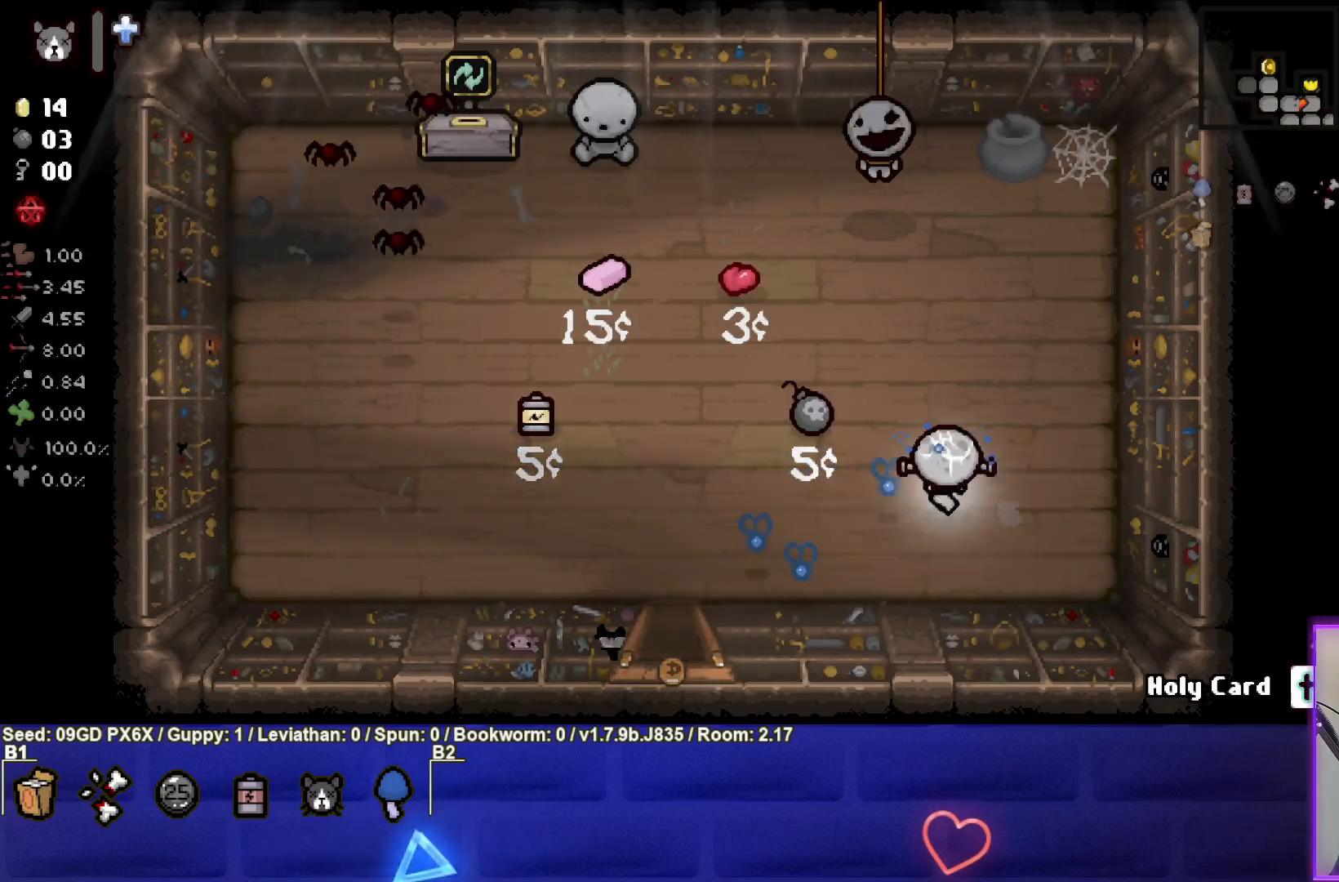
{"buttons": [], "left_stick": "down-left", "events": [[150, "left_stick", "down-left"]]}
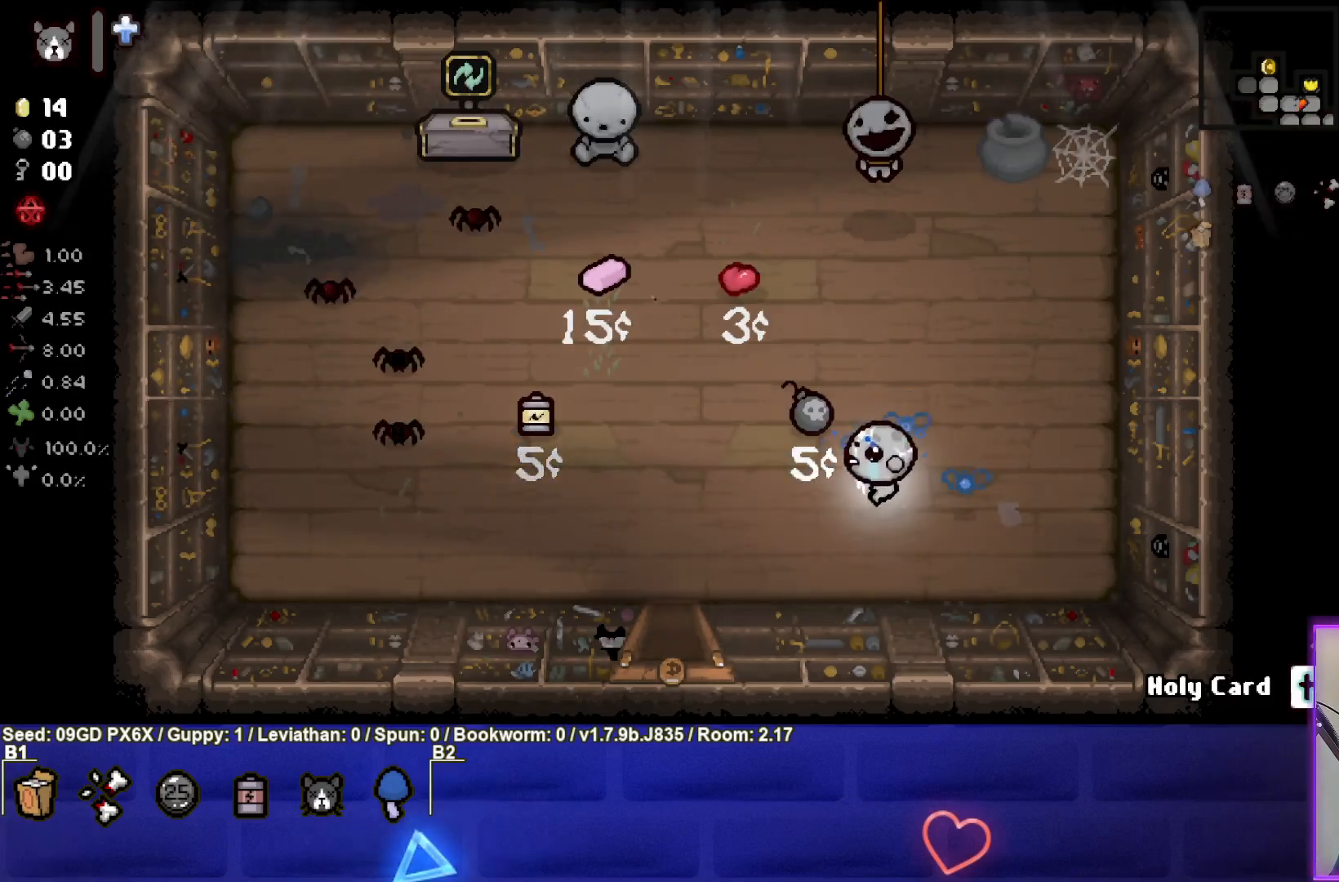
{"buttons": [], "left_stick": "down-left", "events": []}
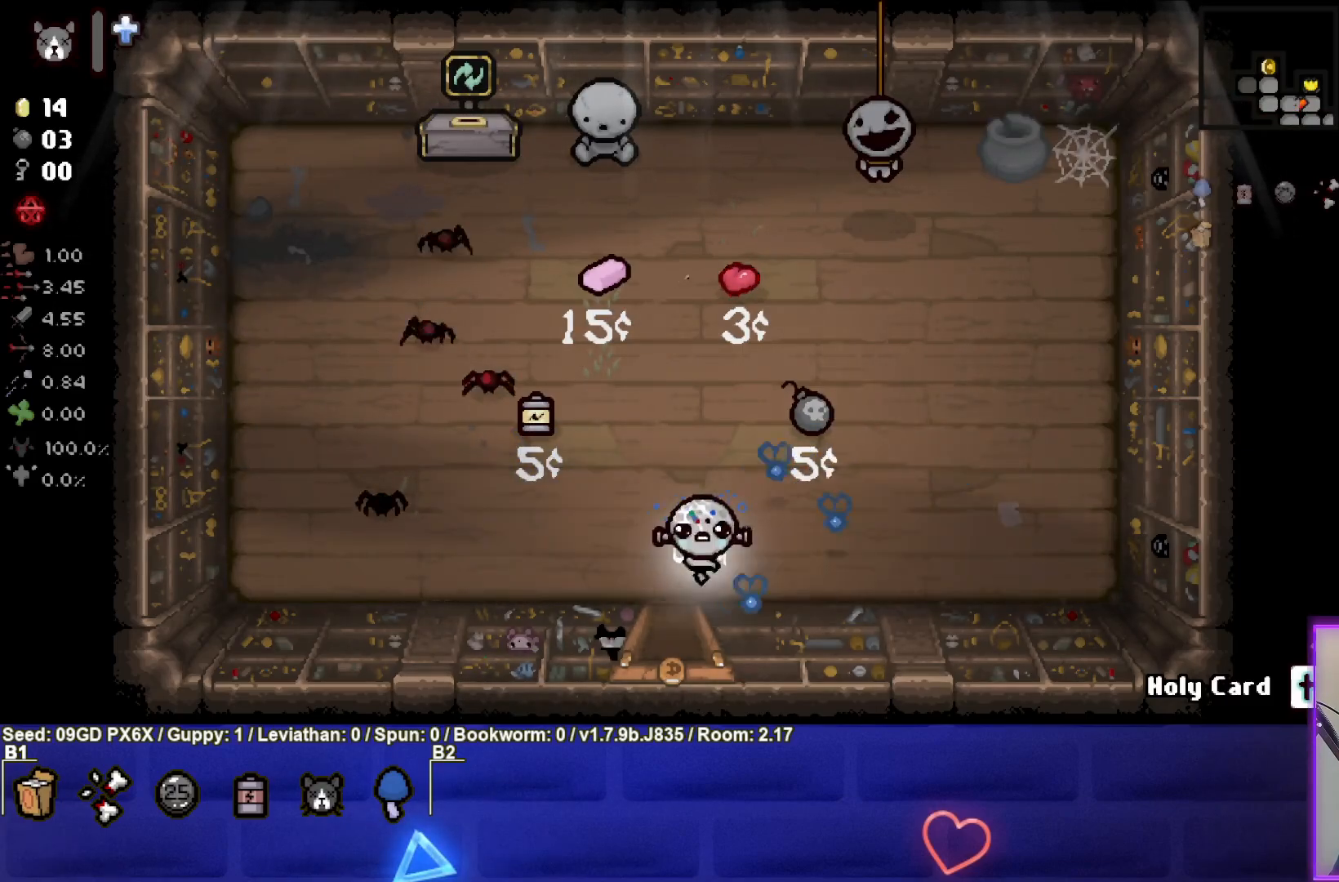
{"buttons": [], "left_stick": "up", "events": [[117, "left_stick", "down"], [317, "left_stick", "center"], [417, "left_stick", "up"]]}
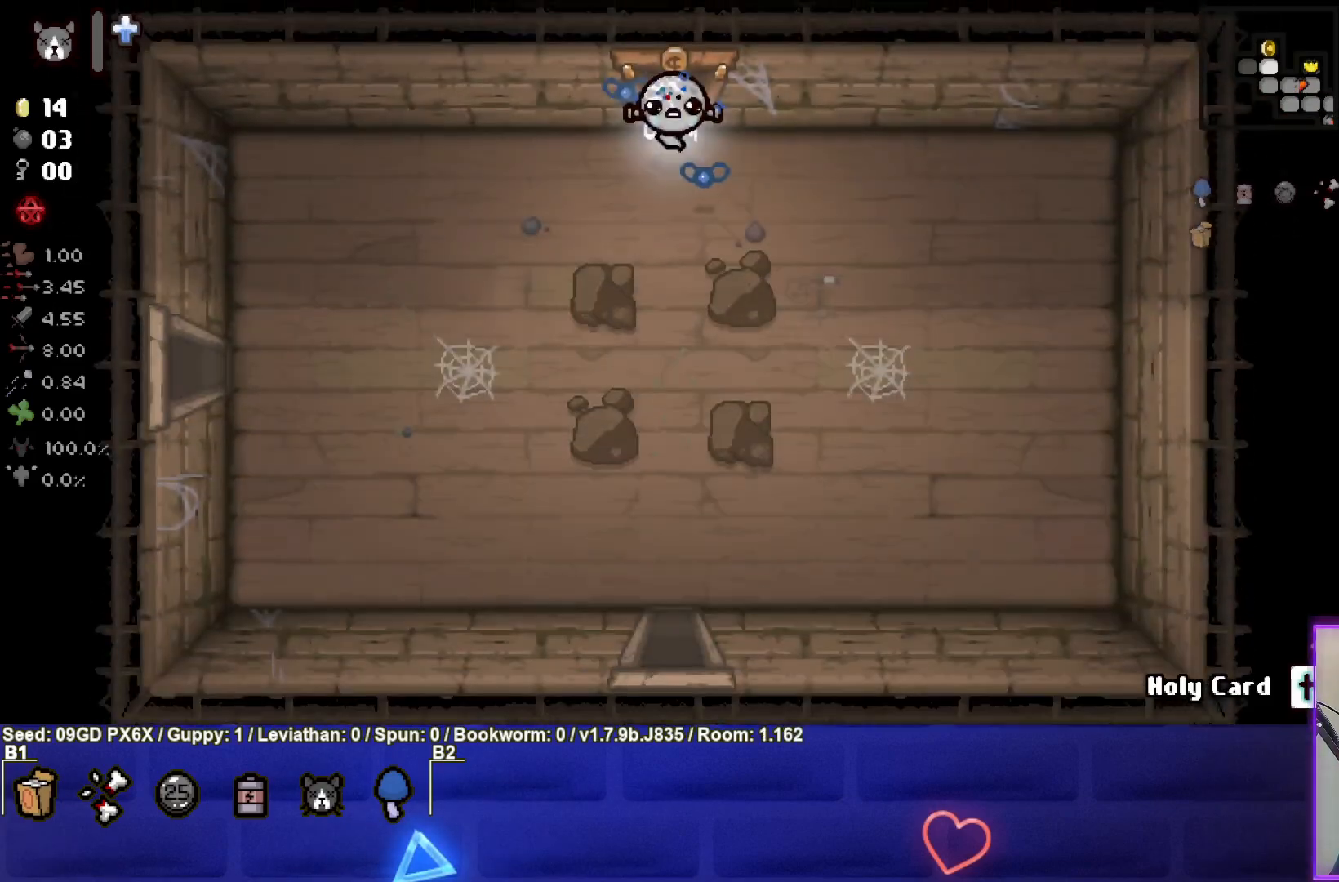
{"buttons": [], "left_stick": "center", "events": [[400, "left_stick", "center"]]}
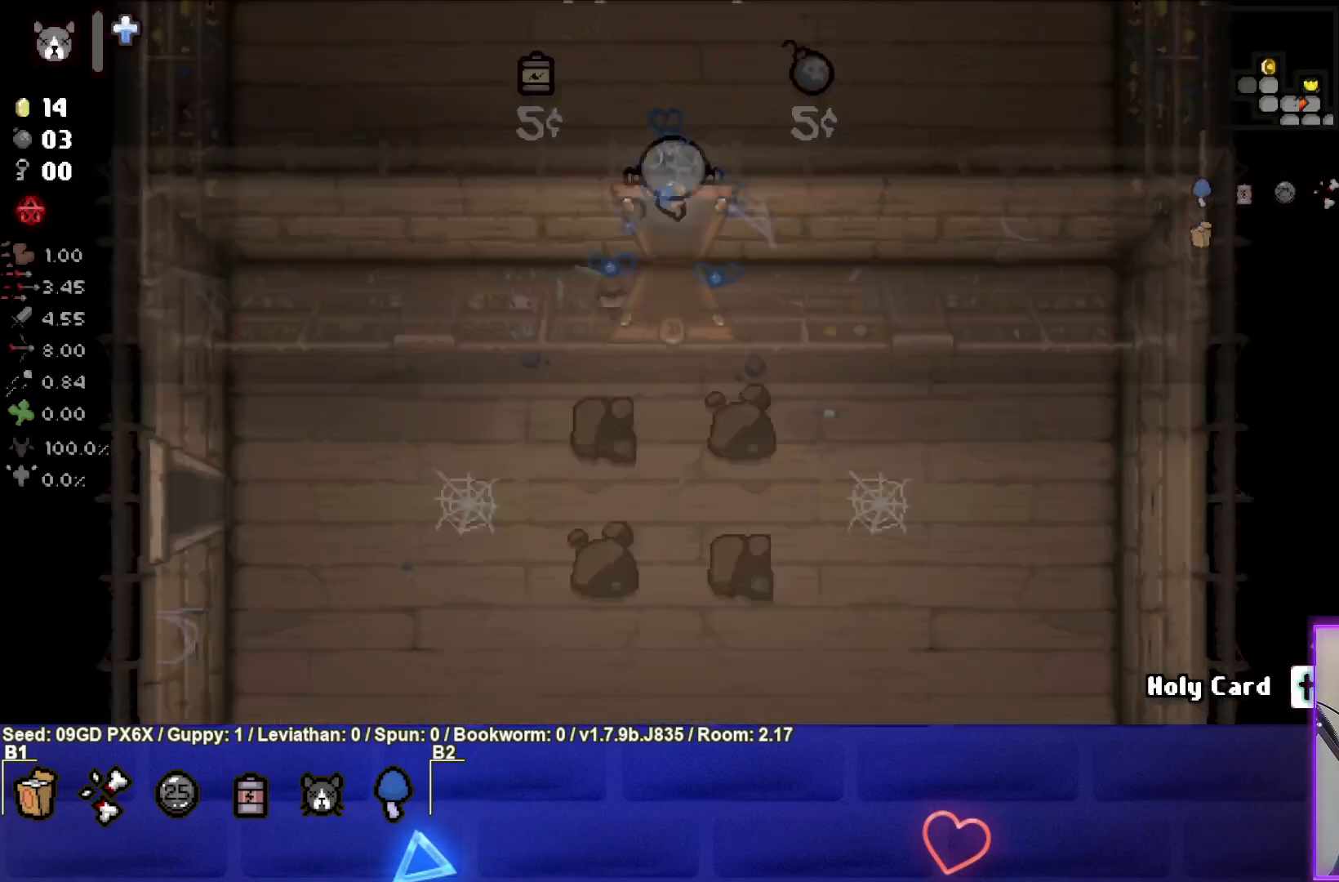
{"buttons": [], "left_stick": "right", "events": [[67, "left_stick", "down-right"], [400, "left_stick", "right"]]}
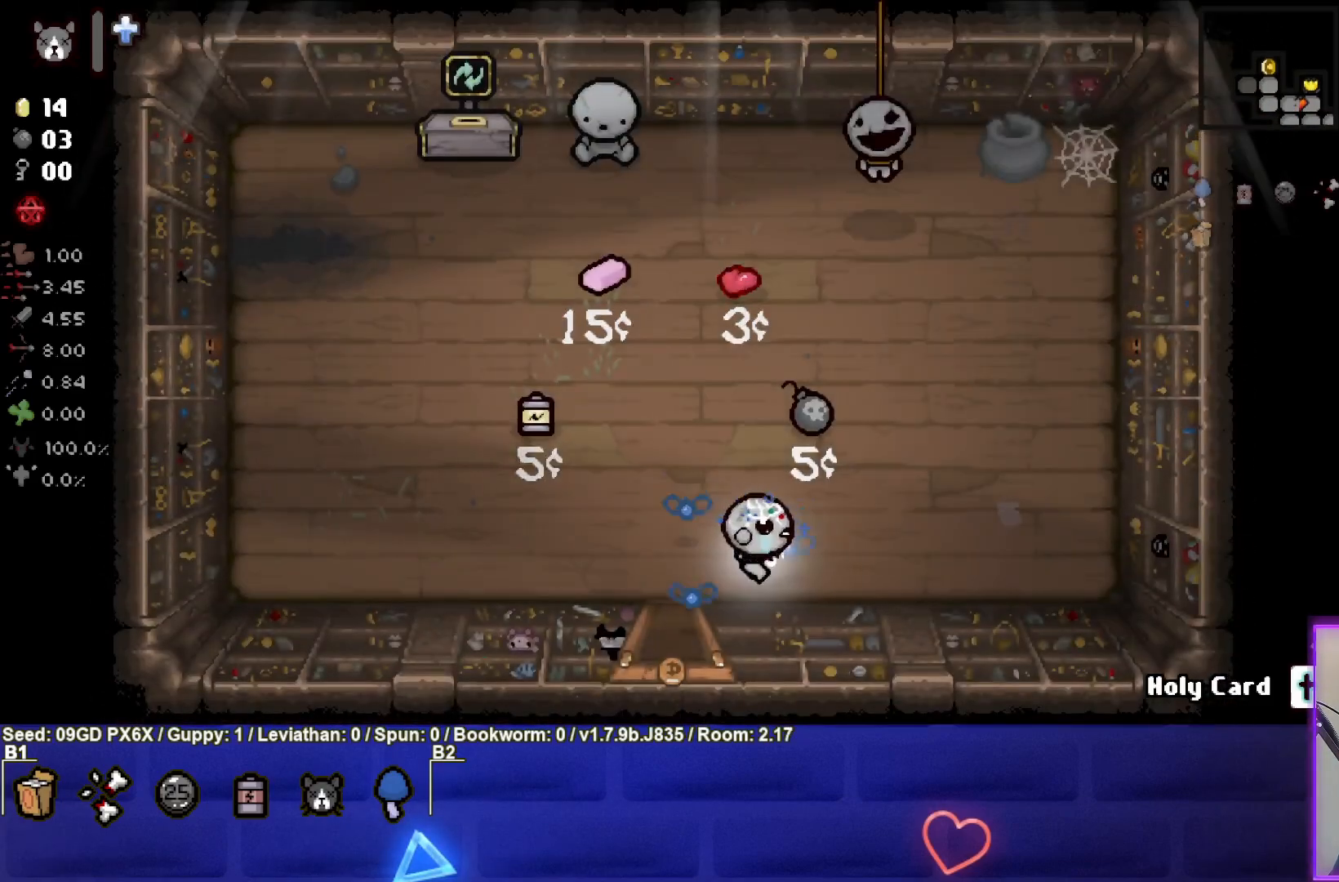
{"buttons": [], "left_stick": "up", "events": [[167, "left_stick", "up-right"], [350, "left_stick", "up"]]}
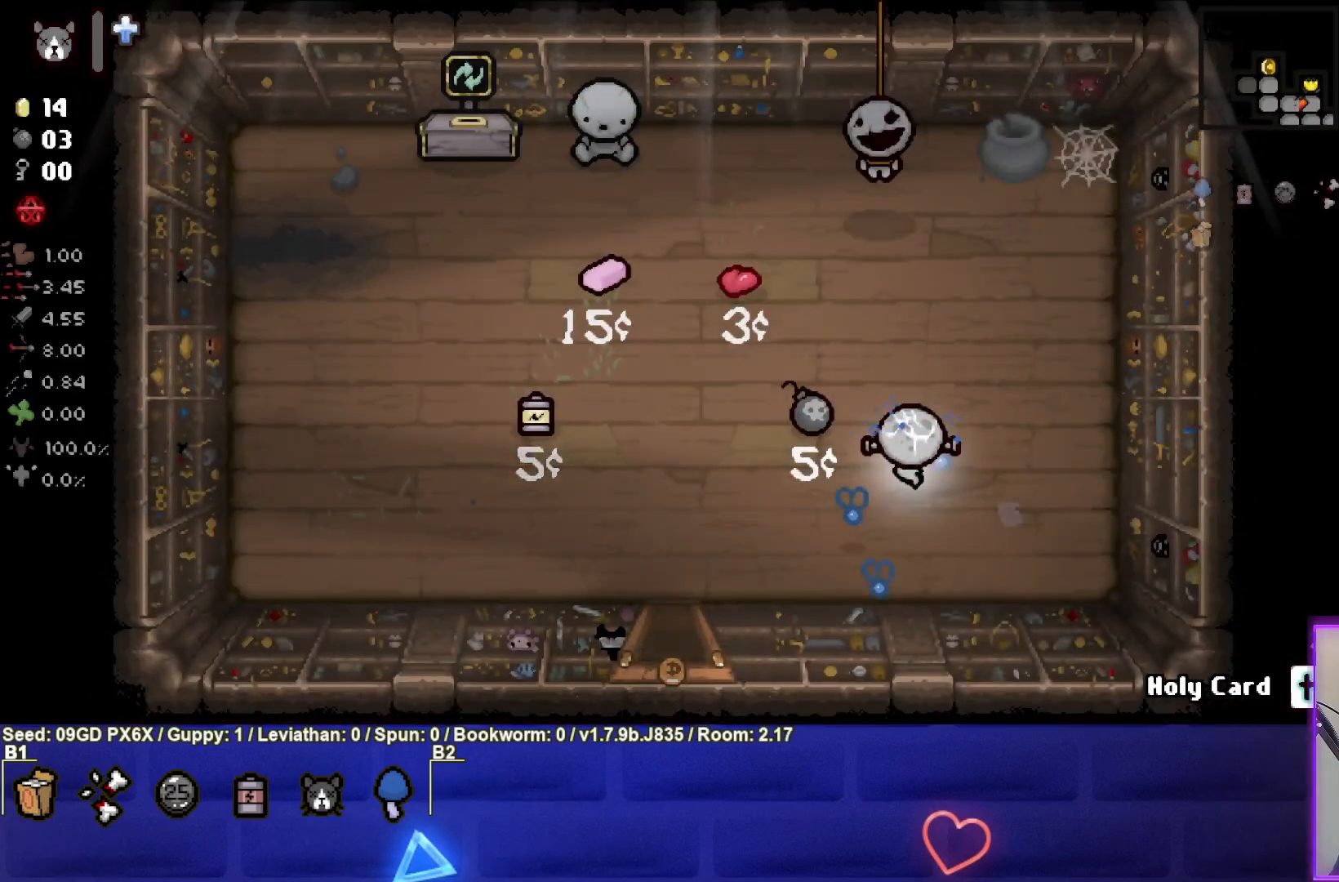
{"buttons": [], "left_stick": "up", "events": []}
◆ ◆ ◆ ◆ ◆ ◆ ◆
Problem: All of the lines above must be repeated without alteration, though the pictures are to be excluded.

Answer section:
{"buttons": [], "left_stick": "down-left", "events": [[150, "left_stick", "down-left"]]}
{"buttons": [], "left_stick": "down-left", "events": []}
{"buttons": [], "left_stick": "up", "events": [[117, "left_stick", "down"], [317, "left_stick", "center"], [417, "left_stick", "up"]]}
{"buttons": [], "left_stick": "center", "events": [[400, "left_stick", "center"]]}
{"buttons": [], "left_stick": "right", "events": [[67, "left_stick", "down-right"], [400, "left_stick", "right"]]}
{"buttons": [], "left_stick": "up", "events": [[167, "left_stick", "up-right"], [350, "left_stick", "up"]]}
{"buttons": [], "left_stick": "up", "events": []}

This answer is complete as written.